The day I flew the nest…
A new job
I can distinctly remember the day I flew the nest. I said goodbye to childhood. The day I left home and embraced grown-up life. When I graduated college I had a job offer at Children’s Hospital in Boston as a Child Life Therapist. I was beyond thrilled. This was too far for me to commute from home so through friends I found a room to rent just outside of Boston.
The Saturday before I was to start my new adventure my mom and I packed up my small car and drove south. The plan was for my mom to help me get settled in, take the commuter rail to Boston for a dry run so I know how and where to go and then she would take the bus back to New Hampshire while I would take the train back to my car to drive to my new place. That is exactly what we did. I found my trains. I was able to get to Children’s with no problem. It was a great day.
Then the goodbye. She and I were standing on the platform at South Station. A mom and a daughter. I have been away at college for years. In the summer I was at camp so it is not like I was under her roof for any long periods of time nor was this the first goodbye, but there was something about this goodbye. Something different. Something final. Perhaps a goodbye to childhood?
I remember hugging my mom. Longer than usual. Tighter. For a split second, I thought to myself forget it. I will get on the bus with her and head back home.
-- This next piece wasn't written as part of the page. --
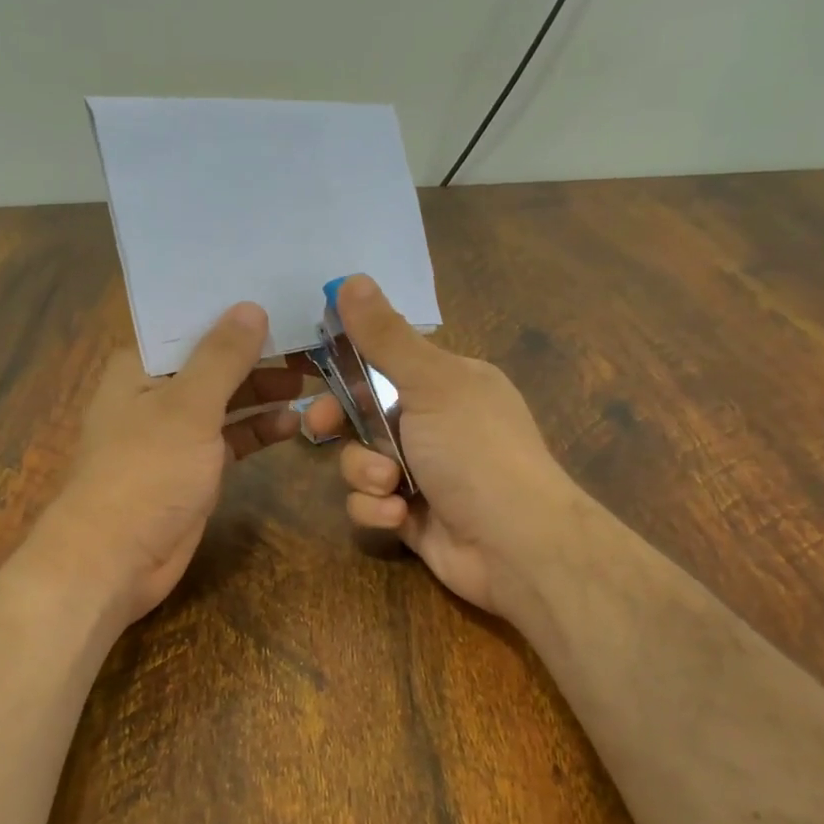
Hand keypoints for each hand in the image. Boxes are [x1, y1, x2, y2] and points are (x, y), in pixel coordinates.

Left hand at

This was too much of an adventure. Home to someplace safe. Home to family and friends who will be there so there would be no chance for me to fail. The eternal struggle was real. However, I am my mother’s daughter. I pulled myself together and somehow got a goodbye past the lump in my throat. I got on the commuter rail to go to my new place. Watching my mom on the platform I waved until I could not see her anymore. Then in true fashion, I cried the rest of the way to my stop!
As I look back to that moment I realize that was a goodbye to my childhood. I was entering the grown-up world and starting on a new journey. However, I was not alone. I had a slew of family members behind me that would be (and still are) there for me if I failed. In hindsight, it was a great opportunity for me. I loved the job. I learned a great deal. Change is never easy, even when it is for the greater good.
When the day comes for my husband and me to send Little Girl off into the world, however that may look like I am sure I will still cry the whole way back home.